For twenty years, I tested the barrier, attempted to call Canada, and bothered England every day. Can you imagine doing that just to see your friends? I woud have never thought this would happen. After a while, even England started to ignore me. I still visited everyday, no matter whether he would have ignored me or not. Greece has completely forgotten about Japan...it was too hard to believe. Belarus doesn't know about her own brother, as Russia decided he would stay in Asia, making him free. I feel like only England and I are the only ones who know that there is a world out there, who can still remember. My only wish is for the barrier to be destroyed. We would all be a lot happier. I can't think of a plan, though. I've been sitting here, for hours, thinking of on idea. Can't I just get one miracle? Is that too much to ask? Someone knocks on the door. Who would it be? No one visits me anymore - I'm the 'crazy girl who believe in a wall that divides the world'. I walk to the door and open it. E-England?

"Look, Liechtenstein, you know I'm only doing this to protect you. Soon enough, you will know who from and why. Once you suffer heartbreak...then you will believe me. Anyway, I've come to tell you that you can now contact people outside of Europe. After all, once you suffer heartbreak, I won't need to hear my doorbell ring ever again." England frowns. I look at him in his bright green eyes.  
"Are you telling me the truth? If you're lying, I have the permission to kill you." I say, still looking deep into his eyes.  
"Liechtenstein...I swear on Canada's life that I'm not lying. And I know he was a close friend to you 20 years ago. So, if I am lying, may he fall." England says. He's not kidding. I...can contact Canada? Japan? Even America? Tears well up in my eyes. After 20 years...20 years of resistance payed off. I can speak to them all again! I hug England. This was the best day ever. There was no way it could get better.  
"Th-thank you, England. Thank y-you v-very m-much!" I manage to say between sobs. This was the happiest day of my life! He strokes my hair gently as I hug him.  
"Hey, no need to cry or thank me. I just didn't want others to see you as some crazy girl who believes there is a barrier and more countries than just us. Anyway, I have to go. I have to make sure Sealand isn't doing something to my house again." he laughs lightly after I break away from the hug. I need to call Canada, anyway. So, it didn't matter.  
"Okay. Goodbye, England!" I call out, waving as he drives away. Right now, I have someone to call. Actually, a few people. People I haven't spoken to in 20 years...it's been far too long. But now...we can communicate!

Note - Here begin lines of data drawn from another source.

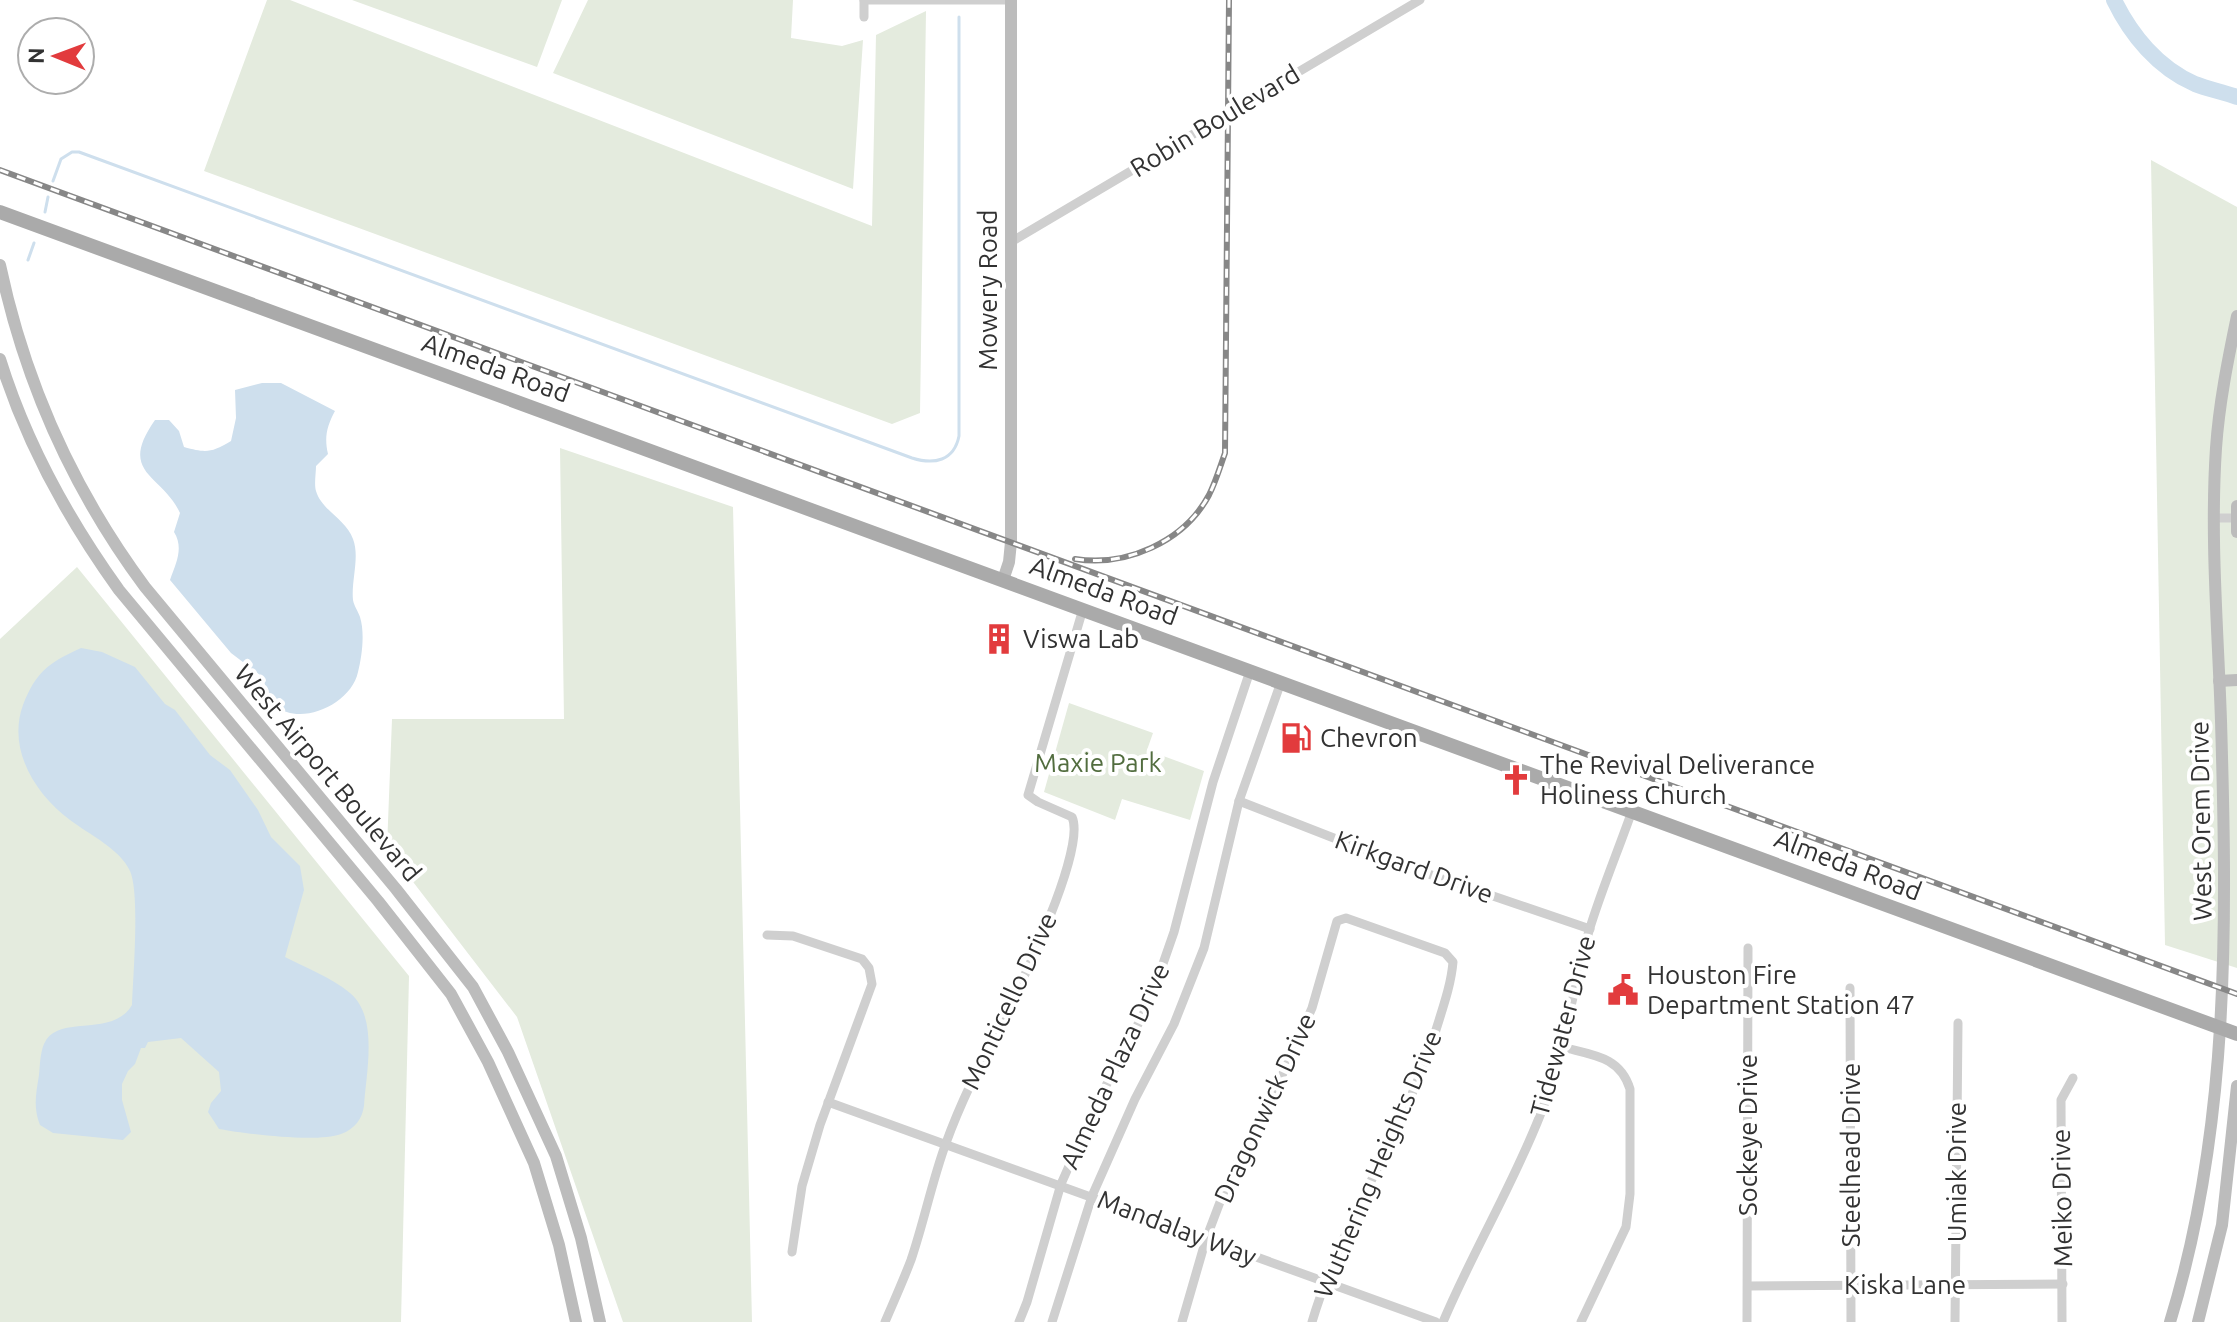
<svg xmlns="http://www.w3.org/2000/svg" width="2237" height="1322" viewBox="0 0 2237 1322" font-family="Ubuntu,sans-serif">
<rect width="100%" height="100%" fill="#fff"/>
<!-- green -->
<g fill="#e4ebde">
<path d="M267,0H290L872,226L876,35L926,11L920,413L892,424L204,171Z"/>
<path d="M352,0H562L537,67Z"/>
<path d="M588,0H793L791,38L842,46L863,40L853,189L553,73Z"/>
<path d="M2151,160L2237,207V968L2165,945Z"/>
<path d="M560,448L733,507L752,1322H623L517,1017L387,848L392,719H564Z"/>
<path d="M77,567L409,976L401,1322H0V639Z"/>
<path d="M1069,703L1153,733L1147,750L1204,771L1190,820L1122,799L1115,820L1044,792Z"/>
</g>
<!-- water -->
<g fill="#cedfed">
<path d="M262,383H281L335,411C327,426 324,437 328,454L316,466C316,473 314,484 316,491C322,511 346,519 353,539C360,557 351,581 353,600C354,606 358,611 360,617C365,633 362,656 358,672C349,714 268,738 264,678L231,653L170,580C176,563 184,548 174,532L180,513C162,474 117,474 155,420H169L179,431L184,447C206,453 211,453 231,441L236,418L235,390Z"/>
<path d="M81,648L102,652L135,667L165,704L175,710L210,755L230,770L258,810L271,837L300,866L304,890L285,957C306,968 331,977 350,993C379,1017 366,1073 364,1106C362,1119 355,1129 341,1134C316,1143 247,1134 219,1129L208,1112L211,1103L221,1091L219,1072L181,1038L148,1042L145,1048H141L135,1064L128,1071L122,1084V1100L131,1132L123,1140L53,1133L40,1125C33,1107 36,1094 39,1075C40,1066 40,1053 44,1044C57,1013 112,1039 132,1005C133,977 140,893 130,871C120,849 90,835 70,820C35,794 7,749 23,705C36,672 48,663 81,648Z"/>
</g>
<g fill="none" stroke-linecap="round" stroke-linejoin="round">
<!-- stream -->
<g stroke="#cedfed" stroke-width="3">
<path d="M53,181L61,159L72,152H79L912,458C934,465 954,461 959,436V17"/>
<path d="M45,212L48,197"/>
<path d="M28,260L34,243"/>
</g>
<!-- river -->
<path stroke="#cedfed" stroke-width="16" d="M2114,0C2131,35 2158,68 2195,84C2208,89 2223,92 2237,97"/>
<!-- street -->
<g stroke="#cfcfcf" stroke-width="9">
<path d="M864,0H1011"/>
<path d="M864,17V0"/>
<path d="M1011,242L1420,0"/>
<path d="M2214,518H2237"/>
<path d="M1239,801L1408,867L1590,929"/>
<path d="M767,935L793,936L862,959L869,968L872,984L820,1125L802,1186L792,1252"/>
<path d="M1850,988L1851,1322"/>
<path d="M1562,1047C1592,1055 1620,1056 1630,1089V1194L1626,1227L1581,1322"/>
<path d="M828,1102L1436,1322"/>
<path d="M1748,1286L2063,1284"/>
<path d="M885,1322C894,1301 903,1281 911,1260C924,1222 932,1181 946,1143C974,1065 1021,994 1050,916C1058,896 1081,836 1072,817L1038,802L1028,795L1083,609"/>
<path d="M1019,1322L1027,1302L1061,1184L1098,1101L1150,1001L1174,932L1213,782L1250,671"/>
<path d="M1052,1322L1092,1196L1135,1099L1174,1024L1204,948L1239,801L1281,682"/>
<path d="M1182,1322L1206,1239L1228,1181L1272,1098L1312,1008L1337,921L1346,918L1445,953L1453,962C1451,986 1442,1010 1435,1033C1403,1134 1342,1221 1312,1322"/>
<path d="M1443,1322C1473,1251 1513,1185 1541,1113C1564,1055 1572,992 1589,931C1601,891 1618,851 1632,811"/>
<path d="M1747,1322L1748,948"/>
<path d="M1955,1322L1958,1023"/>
<path d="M2062,1322L2061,1100L2073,1078"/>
</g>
<!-- secondary -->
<g stroke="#bcbcbc" stroke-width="12">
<path d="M0,265C25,383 73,490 145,587L396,889L473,987L508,1052L556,1156L581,1238L600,1322"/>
<path d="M0,359C26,443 68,519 119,590L378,901L451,994L488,1062L534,1163L559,1245L576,1322"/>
<path d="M2237,506V532"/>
<path d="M1003,580L1009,562L1011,542V0"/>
<path d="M2219,681L2237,680"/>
<path d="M2170,1322C2230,1128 2227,922 2221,721C2218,630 2210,539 2216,448C2219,404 2228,359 2237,316"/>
<path d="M2198,1322L2222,1225L2237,1086"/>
</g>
<!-- primary -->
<path stroke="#aaa" stroke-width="14" d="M0,212L2237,1034"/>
<defs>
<g id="rail">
<path d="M0,170L2237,994"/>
<path d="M1075,559C1126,567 1184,542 1209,495C1216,481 1220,467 1225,453L1229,0"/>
</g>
</defs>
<!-- rail casing -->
<use href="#rail" stroke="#878787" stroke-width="6"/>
<!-- rail -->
<use href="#rail" stroke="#fff" stroke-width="3" stroke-dasharray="9" stroke-linecap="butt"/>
</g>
<!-- icons -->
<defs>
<symbol id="building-bare" viewBox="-9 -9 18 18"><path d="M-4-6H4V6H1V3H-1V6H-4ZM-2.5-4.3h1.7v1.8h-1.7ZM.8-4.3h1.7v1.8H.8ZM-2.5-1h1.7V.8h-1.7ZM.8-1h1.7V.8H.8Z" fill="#e23b3d" stroke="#fff" stroke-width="2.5" paint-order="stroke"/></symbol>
<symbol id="fuel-bare" viewBox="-9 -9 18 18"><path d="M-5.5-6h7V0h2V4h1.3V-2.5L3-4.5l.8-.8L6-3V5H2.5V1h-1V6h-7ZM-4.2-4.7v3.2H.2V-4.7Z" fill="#e23b3d" stroke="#fff" stroke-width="2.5" paint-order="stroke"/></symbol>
<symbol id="church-bare" viewBox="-9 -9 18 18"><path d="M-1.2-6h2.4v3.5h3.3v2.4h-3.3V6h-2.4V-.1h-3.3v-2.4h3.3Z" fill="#e23b3d" stroke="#fff" stroke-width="2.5" paint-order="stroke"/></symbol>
<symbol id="civic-bare" viewBox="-9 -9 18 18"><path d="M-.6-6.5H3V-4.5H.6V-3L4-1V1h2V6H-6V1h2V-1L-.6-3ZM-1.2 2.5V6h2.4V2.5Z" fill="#e23b3d" stroke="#fff" stroke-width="2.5" paint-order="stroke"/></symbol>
</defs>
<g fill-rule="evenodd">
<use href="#building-bare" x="977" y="617" width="44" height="44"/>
<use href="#fuel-bare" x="1274" y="716" width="44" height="44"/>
<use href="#church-bare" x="1494" y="758" width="44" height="44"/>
<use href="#civic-bare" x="1601" y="968" width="44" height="44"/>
</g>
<g text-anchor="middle" stroke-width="8" stroke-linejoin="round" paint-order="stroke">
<!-- street labels -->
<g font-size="26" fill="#323232" stroke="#fff">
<text transform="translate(1215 121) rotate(-31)" y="9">Robin Boulevard</text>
<text transform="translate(988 290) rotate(-90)" y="9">Mowery Road</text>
<text transform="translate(496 368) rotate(20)" y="9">Almeda Road</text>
<text transform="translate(1104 591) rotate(20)" y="9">Almeda Road</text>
<text transform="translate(328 773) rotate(50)" y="9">West Airport Boulevard</text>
<text transform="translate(2201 821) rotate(-91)" y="9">West Orem Drive</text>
<text transform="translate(1848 865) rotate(21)" y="9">Almeda Road</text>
<text transform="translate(1414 867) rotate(20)" y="9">Kirkgard Drive</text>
<text transform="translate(1009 1001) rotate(-65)" y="9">Monticello Drive</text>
<text transform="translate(1563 1026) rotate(-75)" y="9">Tidewater Drive</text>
<text transform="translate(1115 1066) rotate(-65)" y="9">Almeda Plaza Drive</text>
<text transform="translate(1265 1108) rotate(-65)" y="9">Dragonwick Drive</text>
<text transform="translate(1748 1135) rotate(-90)" y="9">Sockeye Drive</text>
<text transform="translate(1851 1155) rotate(-90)" y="9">Steelhead Drive</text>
<text transform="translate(1378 1164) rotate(-67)" y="9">Wuthering Heights Drive</text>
<text transform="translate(1957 1172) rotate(-90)" y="9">Umiak Drive</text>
<text transform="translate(2062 1198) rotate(-91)" y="9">Meiko Drive</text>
<text transform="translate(1177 1228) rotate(21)" y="9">Mandalay Way</text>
<text x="1905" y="1294">Kiska Lane</text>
</g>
<!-- poi labels -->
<g font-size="26" fill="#323232" stroke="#fff" text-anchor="start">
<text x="1023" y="648">Viswa Lab</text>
<text x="1320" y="747">Chevron</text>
<text x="1540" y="774">The Revival Deliverance<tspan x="1540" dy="30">Holiness Church</tspan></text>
<text x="1647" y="984">Houston Fire<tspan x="1647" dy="30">Department Station 47</tspan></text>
</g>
<!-- park labels -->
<g font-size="26" fill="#526d3f" stroke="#fff">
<text x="1098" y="772">Maxie Park</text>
</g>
</g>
<!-- north arrow -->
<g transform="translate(56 56) rotate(271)"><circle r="38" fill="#ffffff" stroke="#adadad" stroke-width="2"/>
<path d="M0-6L14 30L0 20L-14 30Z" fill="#e23b3d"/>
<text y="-12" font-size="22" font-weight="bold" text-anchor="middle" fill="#323232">N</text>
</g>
</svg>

I'm thousands of miles away from those who aren't in my 'world'. Still, England's reason for doing this is hard to find. I wish I'd stayed in Canada, to be honest. But, what about my country...? But I'm lonely, and I'm tired...I miss them all over again! Up until now, pictures and memories helped me through all of this. I tried to find a way, but ended up never finding one. I thought I would waste away. I wish I had someone to hold when hope began to fade away. But I'm fine now! I just need to get my phone from....somewhere. I find my phone on my couch and scroll through my contacts to finally find Canada! I want to speak to him first! I call him, and await and answer. Someone finally picks up, and tears well up in my eyes. Okay, I need to regain my voice...how can I talk to him with no voice?

"C-Canada? Please, tell me that's you!" I plead, trying not to cry. If I cry, I won't be able to talk. Dear God! It's a miracle! Well, it will be a miracle if it's really him. I will keep my hope alive!